Exercise aim: Please print only the top portion of the entries below, ending with the line that contains "- 📫 How to reach", exactly as written.

Dataset entries:

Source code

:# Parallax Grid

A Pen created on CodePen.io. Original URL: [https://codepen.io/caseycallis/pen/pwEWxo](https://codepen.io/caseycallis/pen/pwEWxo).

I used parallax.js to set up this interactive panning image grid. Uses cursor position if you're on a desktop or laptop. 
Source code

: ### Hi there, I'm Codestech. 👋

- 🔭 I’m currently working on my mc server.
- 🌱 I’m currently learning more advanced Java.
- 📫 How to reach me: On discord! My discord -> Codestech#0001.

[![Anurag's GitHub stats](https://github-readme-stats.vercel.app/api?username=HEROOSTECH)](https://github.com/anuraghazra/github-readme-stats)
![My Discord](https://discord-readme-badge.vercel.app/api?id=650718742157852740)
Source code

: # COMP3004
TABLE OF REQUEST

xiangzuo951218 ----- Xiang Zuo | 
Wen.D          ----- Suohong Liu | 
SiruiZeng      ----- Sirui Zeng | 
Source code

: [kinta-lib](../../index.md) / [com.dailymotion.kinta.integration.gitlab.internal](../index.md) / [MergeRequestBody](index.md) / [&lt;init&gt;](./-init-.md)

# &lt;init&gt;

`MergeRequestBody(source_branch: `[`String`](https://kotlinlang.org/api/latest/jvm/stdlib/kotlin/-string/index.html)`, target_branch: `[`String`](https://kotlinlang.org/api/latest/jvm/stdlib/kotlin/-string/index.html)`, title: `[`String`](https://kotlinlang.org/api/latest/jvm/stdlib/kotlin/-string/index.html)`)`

Response area:
Source code

:# Parallax Grid

A Pen created on CodePen.io. Original URL: [https://codepen.io/caseycallis/pen/pwEWxo](https://codepen.io/caseycallis/pen/pwEWxo).

I used parallax.js to set up this interactive panning image grid. Uses cursor position if you're on a desktop or laptop. 
Source code

: ### Hi there, I'm Codestech. 👋

- 🔭 I’m currently working on my mc server.
- 🌱 I’m currently learning more advanced Java.
- 📫 How to reach me: On discord! My discord -> Codestech#0001.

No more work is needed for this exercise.